In particular, the case concerned the participation in an online lottery which required from the users to enter their personal information, such as names and addresses, and give their consent for two different purposes, that is receiving marketing material and approving the installation of cookies on their devices. The form to be filled out by the users, included two checkboxes. However, the first one for marketing purposes was not ticked while the second one for the installation of cookies was already ticked and thus the user had to uncheck it in order to not give his/her consent.
The German Court remitted this case to the CJEU to further evaluate whether the consent obtained for the cookies was valid given that the checkbox was pre-ticked. The CJEU was also asked whether the Controller needs to provide users with information about the duration of the operation of the cookies and the access of third parties to them.

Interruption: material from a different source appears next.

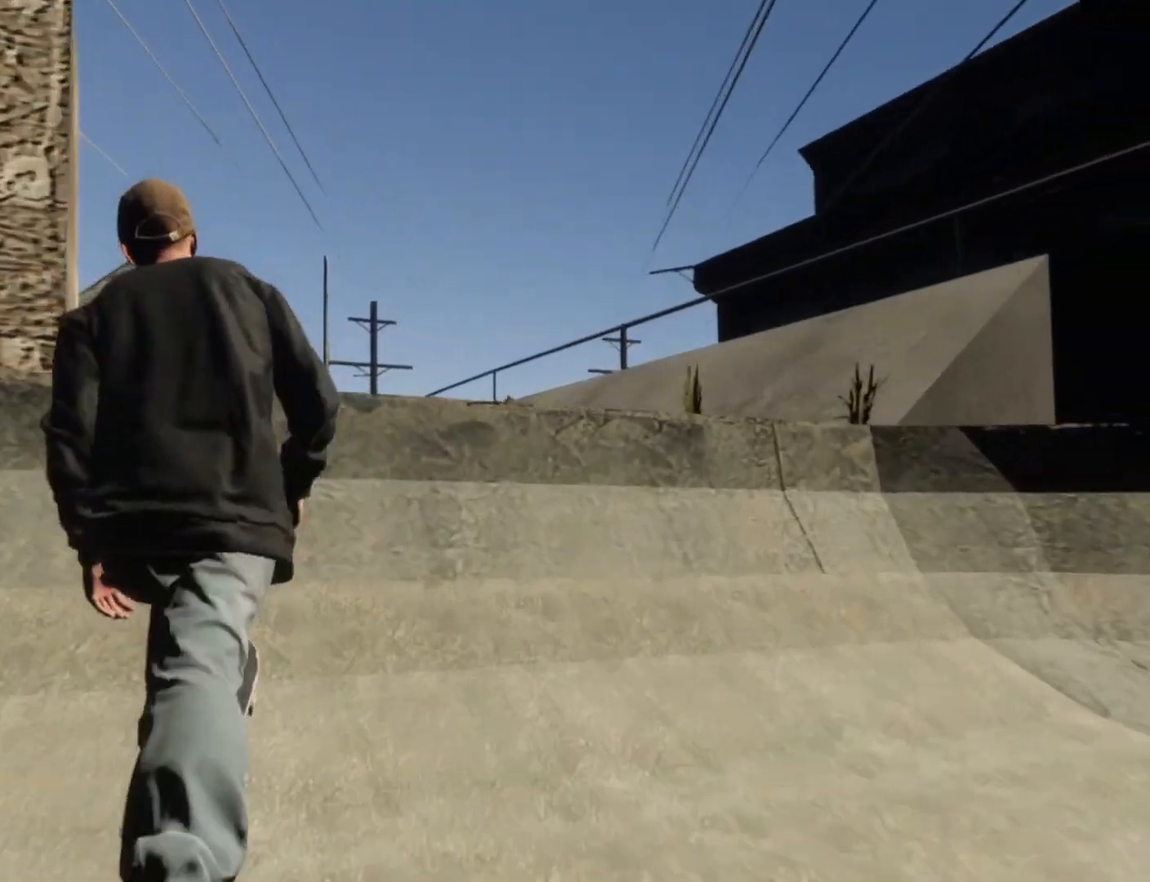
{"dt_ms": 500, "buttons": [], "left_stick": "center", "right_stick": "up", "events": [[250, "right_stick", "up"]]}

The CJEU considered the Article 5(3) of ePrivacy Directive according to which the users must have “given his or her consent” to the storage of and access to cookies on their devices. The Court noted that although the way in which the consent must be given is not defined, action is needed by the users in order to give their consent. In addition, it took into account the article 2(h) of Data Protection Directive (95/46/EC) that refers to the data subject’s consent as “any freely given specific and informed indication of his wishes by which the data subject signifies his agreement to personal data relating to him being processed
.” According to the Court, “indication clearly points to active, rather than passive, behavior
.” This is also confirmed by the GDPR where “active consent is now expressly laid down in Regulation 2016/679
The Court’s judgment also mentioned that the consent requirements are applicable not only to the personal information but also to any information that would have privacy implications regardless of whether it is personal data within the meaning of Article 4(1) of the GDPR. Moreover, the Court said that the Controller must provide the users with the necessary information about the duration of operation of the Cookies and if third parties have access to them.
In conclusion, a valid consent for storing cookies on the user’s device requires his/her active behavior which includes ticking the non pre-ticked checkbox. Before giving his/her consent, it is also important that the user must be provided with the necessary information about Cookies. In this context, websites must update their mechanisms in order to meet these requirements.